BEGIN
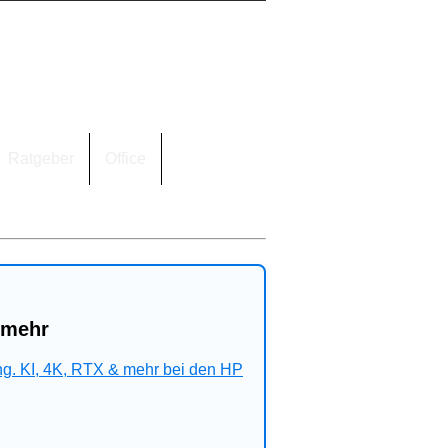
Ratgeber
Office
 mehr
ng. KI, 4K, RTX & mehr bei den HP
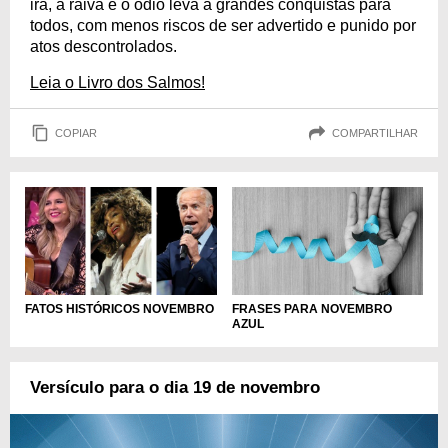
ira, a raiva e o ódio leva a grandes conquistas para
todos, com menos riscos de ser advertido e punido por
atos descontrolados.
Leia o Livro dos Salmos!
COPIAR
COMPARTILHAR
FATOS HISTÓRICOS NOVEMBRO
FRASES PARA NOVEMBRO
AZUL
Versículo para o dia 19 de novembro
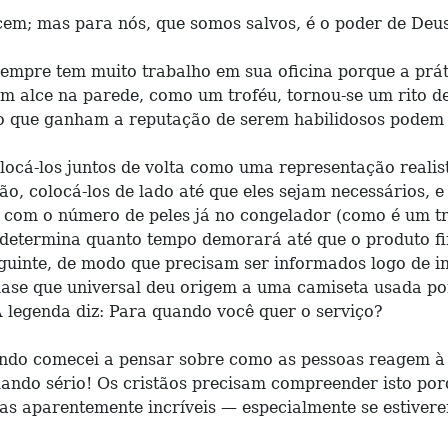
em; mas para nós, que somos salvos, é o poder de Deus.
mpre tem muito trabalho em sua oficina porque a práti
um alce na parede, como um troféu, tornou-se um rito
o que ganham a reputação de serem habilidosos podem e
olocá-los juntos de volta como uma representação realis
ão, colocá-los de lado até que eles sejam necessários, e
o com o número de peles já no congelador (como é um tr
 determina quanto tempo demorará até que o produto fi
eguinte, de modo que precisam ser informados logo de i
uase que universal deu origem a uma camiseta usada p
A legenda diz: Para quando você quer o serviço?
ndo comecei a pensar sobre como as pessoas reagem à 
alando sério! Os cristãos precisam compreender isto p
s aparentemente incríveis — especialmente se estivere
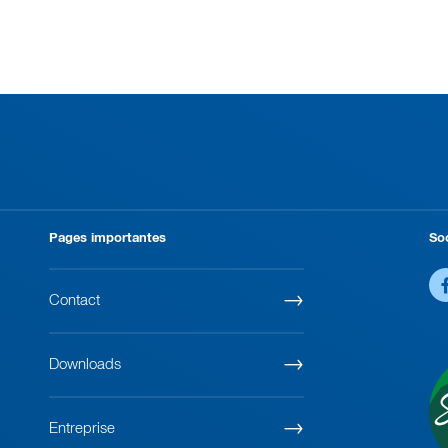
Pages importantes
So
Contact
Downloads
Entreprise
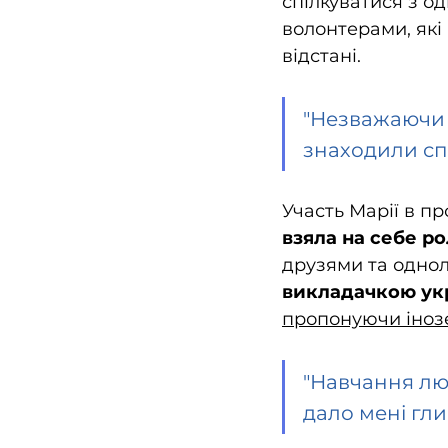
спілкуватися з од
волонтерами, які
відстані. 
"Незважаючи н
знаходили спі
Участь Марії в п
взяла на себе р
друзями та однолі
викладачкою укра
пропонуючи інозе
"Навчання люд
дало мені гли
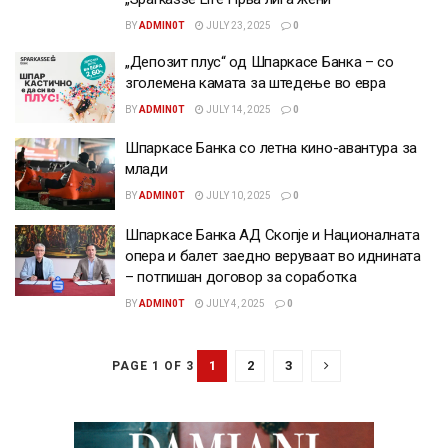
BY
ADMIN0T
JULY 23, 2025
0
„Депозит плус“ од Шпаркасе Банка – со
зголемена камата за штедење во евра
BY
ADMIN0T
JULY 14, 2025
0
Шпаркасе Банка со летна кино-авантура за
млади
BY
ADMIN0T
JULY 10, 2025
0
Шпаркасе Банка АД Скопје и Националната
опера и балет заедно веруваат во иднината
– потпишан договор за соработка
BY
ADMIN0T
JULY 4, 2025
0
1
2
3
PAGE 1 OF 3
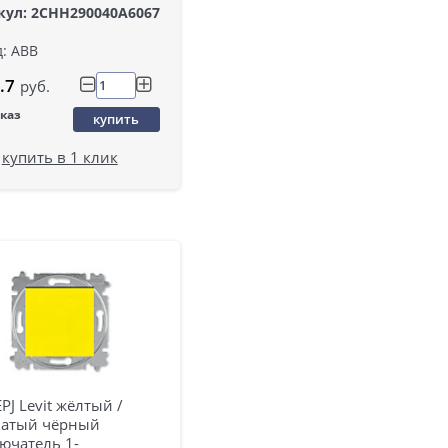
кул: 2CHH290040A6067
: ABB
.7
руб.
аказ
купить
купить в 1 клик
PJ Levit жёлтый /
атый чёрный
ючатель 1-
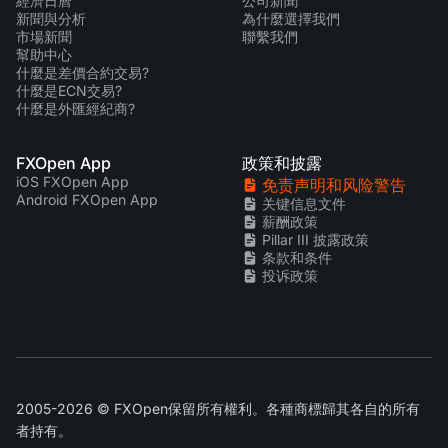
經濟日曆
公司新聞
新聞與分析
為什麼選擇我們
市場新聞
聯繫我們
幫助中心
什麼是差價合約交易?
什麼是ECN交易?
什麼是外匯經紀商?
FXOpen App
政策和披露
iOS FXOpen App
免责声明和风险警告
Android FXOpen App
关键信息文件
薪酬政策
Pillar III 披露政策
条款和条件
投诉政策
2005-2026 © FXOpen保留所有權利。各種商標歸其各自的所有
者持有。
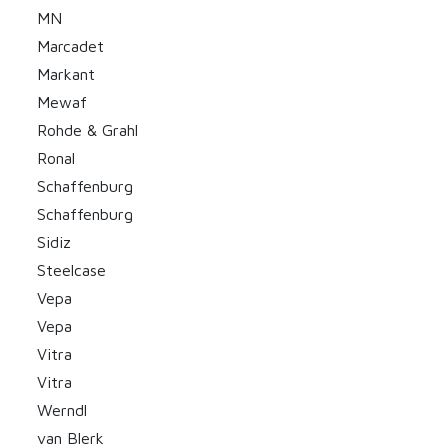
MN
Marcadet
Markant
Mewaf
Rohde & Grahl
Ronal
Schaffenburg
Schaffenburg
Sidiz
Steelcase
Vepa
Vepa
Vitra
Vitra
Werndl
van Blerk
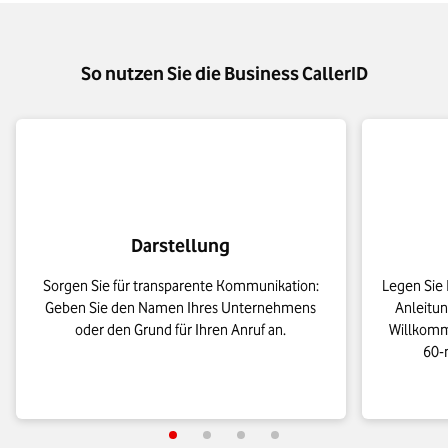
So nutzen Sie die Business CallerID
Darstellung
Sorgen Sie für transparente Kommunikation:
Legen Sie 
Geben Sie den Namen Ihres Unternehmens
Anleitun
oder den Grund für Ihren Anruf an.
Willkomm
60-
END
=== Problem to solve ===
Take the lines from the one containing "друзями та однолі" through the final line of the listing above and print them exactly, including both ends but no pictures.

=== Task answer ===
друзями та однолі
викладачкою укра
пропонуючи інозе
"Навчання люд
дало мені гли
BY
ADMIN0T
JULY 23, 2025
0
„Депозит плус“ од Шпаркасе Банка – со
зголемена камата за штедење во евра
BY
ADMIN0T
JULY 14, 2025
0
Шпаркасе Банка со летна кино-авантура за
млади
BY
ADMIN0T
JULY 10, 2025
0
Шпаркасе Банка АД Скопје и Националната
опера и балет заедно веруваат во иднината
– потпишан договор за соработка
BY
ADMIN0T
JULY 4, 2025
0
1
2
3
PAGE 1 OF 3
кул: 2CHH290040A6067
: ABB
.7
руб.
аказ
купить
купить в 1 клик
PJ Levit жёлтый /
атый чёрный
ючатель 1-
經濟日曆
公司新聞
新聞與分析
為什麼選擇我們
市場新聞
聯繫我們
幫助中心
什麼是差價合約交易?
什麼是ECN交易?
什麼是外匯經紀商?
FXOpen App
政策和披露
iOS FXOpen App
免责声明和风险警告
Android FXOpen App
关键信息文件
薪酬政策
Pillar III 披露政策
条款和条件
投诉政策
2005-2026 © FXOpen保留所有權利。各種商標歸其各自的所有
者持有。
MN
Marcadet
Markant
Mewaf
Rohde & Grahl
Ronal
Schaffenburg
Schaffenburg
Sidiz
Steelcase
Vepa
Vepa
Vitra
Vitra
Werndl
van Blerk
So nutzen Sie die Business CallerID
Darstellung
Sorgen Sie für transparente Kommunikation:
Legen Sie 
Geben Sie den Namen Ihres Unternehmens
Anleitun
oder den Grund für Ihren Anruf an.
Willkomm
60-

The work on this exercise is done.